I leave the kitchen at top speed, trying to avoid stomping my feet like an angry child. I’m just starting up the stairs when Nixon calls to me.

“Willow,” he says from behind me. I stop, but I don’t turn around.

“I’m sorry,” he says, sounding frustrated. There’s a beat of silence, then, “I just—I’m not the person who’s going to tell you what you want to hear all the time. You asked what I thought; I answered truthfully.”

All very good qualities under normal circumstances, but right now those qualities are making me want to turn around and throw my shoe at his head. I don’t answer him; I just plod my way up the three flights of stairs and throw myself down on the bed, eventually falling into a restless sleep.

Chapter 16

Willow

When I wake up, my anger has cooled, and I feel a twinge of shame that I reacted the way I did. If Nixon and I are both going to be living in the inn, he has the right to feel safe expressing his opinion. And, though it makes no sense to me, I don’t want him to think poorly of me. So I go downstairs, intending to talk to him. I decide to bake the cookies first, then surprise him with a plate of gingerbread men. It’s too late to take cookies to anyone this evening, but we can do that part tomorrow.

Look at me, being all domestic. I’m freaking Betty Crocker.

I roll the dough out and cut it into shapes using the cookie cutters I dig out of a drawer in the kitchen. I grew up with some of these cookie cutters; though my original plan was to do gingerbread men and women, I decide on stars and angels instead, because those are what Granny and I always used when I was a little girl.
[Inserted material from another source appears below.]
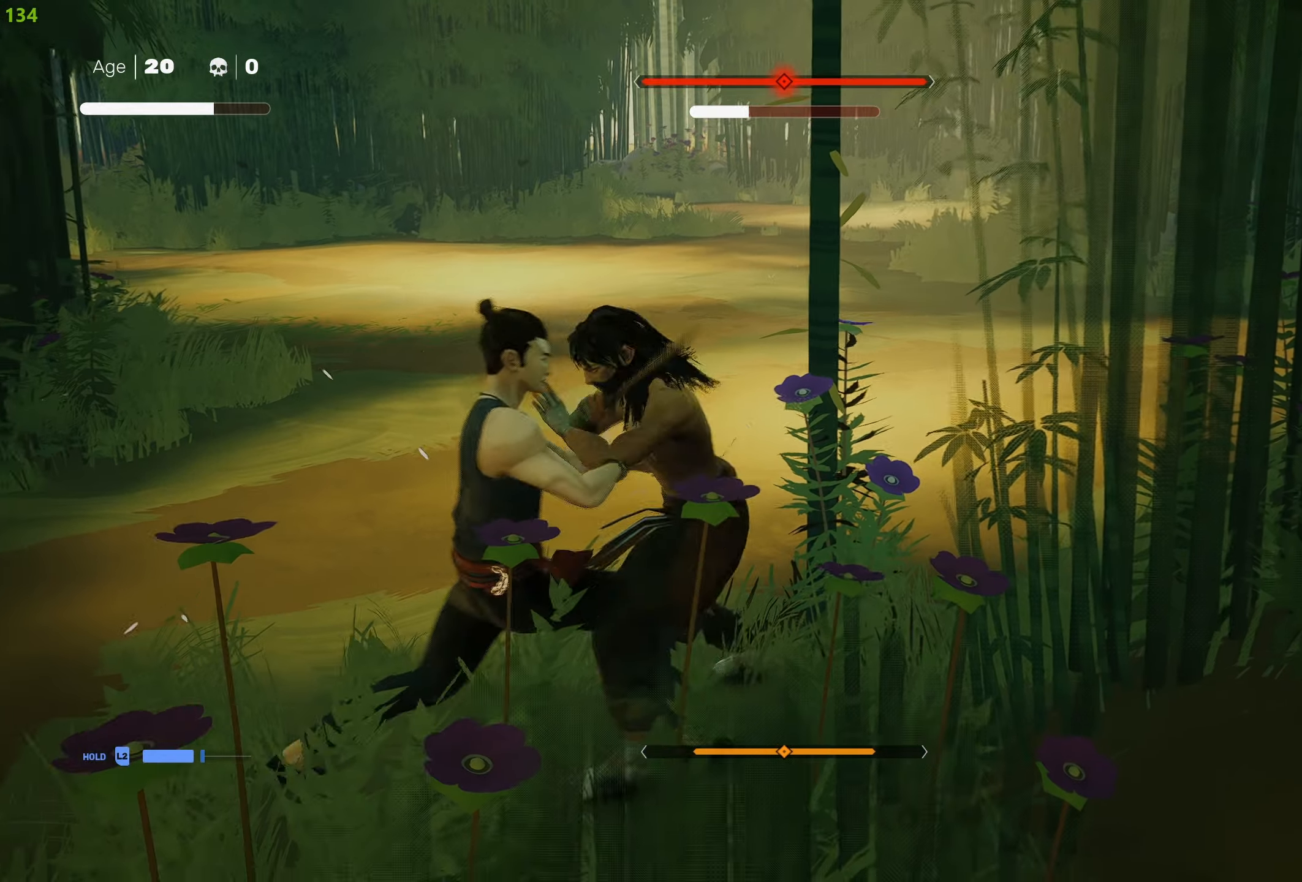
{"buttons": [], "left_stick": "up-left", "right_stick": "center", "events": [[83, "SQUARE", "down"], [133, "CROSS", "down"], [366, "CROSS", "up"], [366, "SQUARE", "up"], [366, "TRIANGLE", "down"], [500, "TRIANGLE", "up"]]}
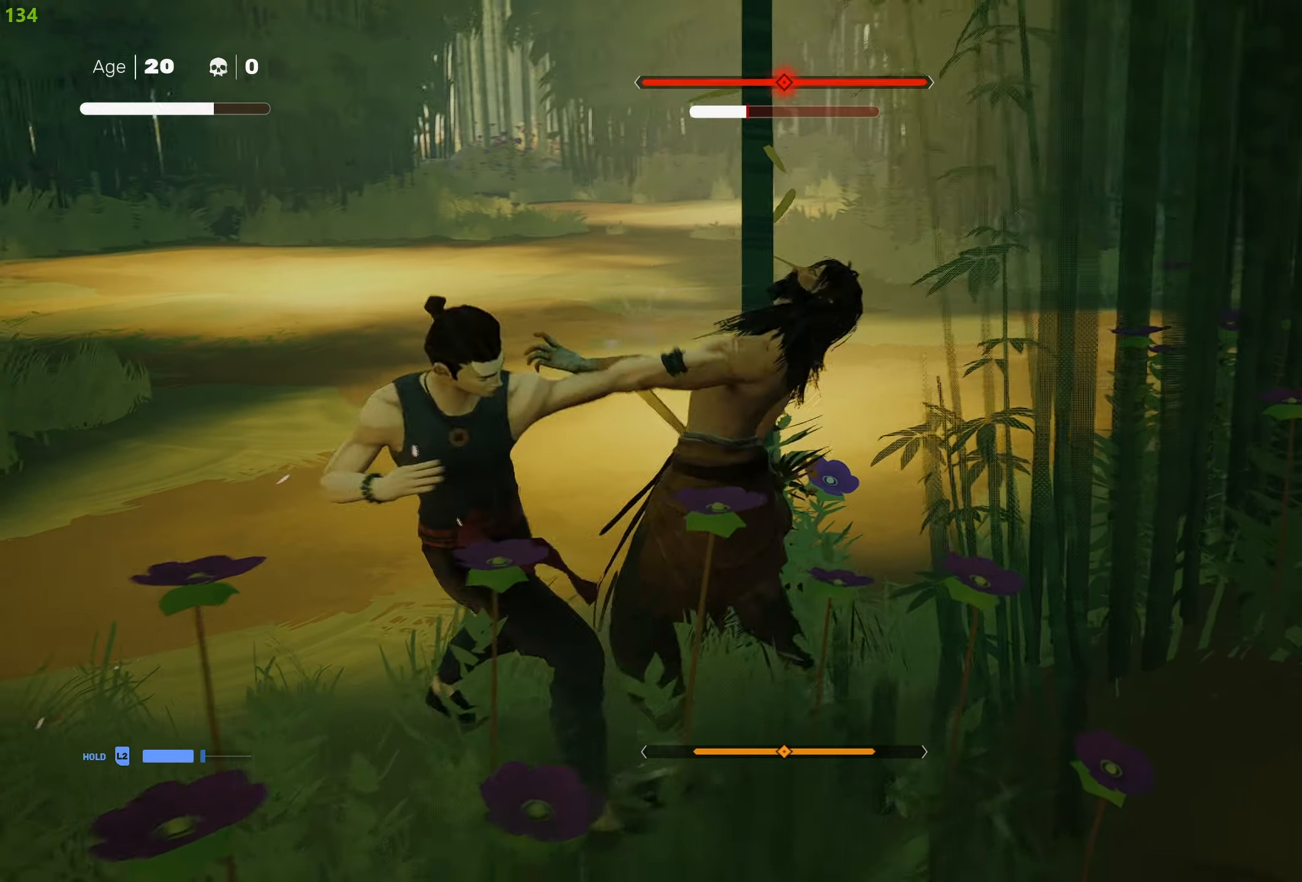
{"buttons": [], "left_stick": "up-left", "right_stick": "center", "events": [[66, "TRIANGLE", "down"], [166, "TRIANGLE", "up"], [216, "TRIANGLE", "down"], [316, "TRIANGLE", "up"], [366, "TRIANGLE", "down"], [483, "TRIANGLE", "up"]]}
Once the cookies are in the oven, I wander out of the kitchen and into the living room, settling myself on the couch. I pull out my phone and begin looking up local real estate agents.

I try two numbers before I get someone who specializes in properties like the inn, and I’m lucky enough that I call five minutes before their office closes.

“I have a bed and breakfast I’d like to sell,” I say. “It’s going to go through some repairs, and then—” But I break off as something catches my attention: the smell of smoke.

Crap. The cookies!

“I’m sorry, I have to call you back tomorrow,” I say into the phone, hanging up without waiting for a response. I jump off the sofa and hurry into the kitchen.

Not one second later, the shrieking of the fire alarm is stabbing my eardrums.

I yank open the oven, cursing way more than my mother would approve of. I search the drawers frantically for oven mitts, but I can’t find any, so I grab a towel instead.

Out of nowhere, Nixon rushes into the kitchen. “What the—” he says, breaking off. He looks oddly upset, and his face is a couple shades paler than normal as he stands, frozen, watching the scene before him.

“I forgot about the cookies,” I say, using the towel to pull the tray out of the oven. “I was—ow!”

More cursing follows the slip of the towel and the searing heat against my skin as I burn my thumb on the tray. I quickly get the cookies out and all but toss the cookie sheet onto the stove range.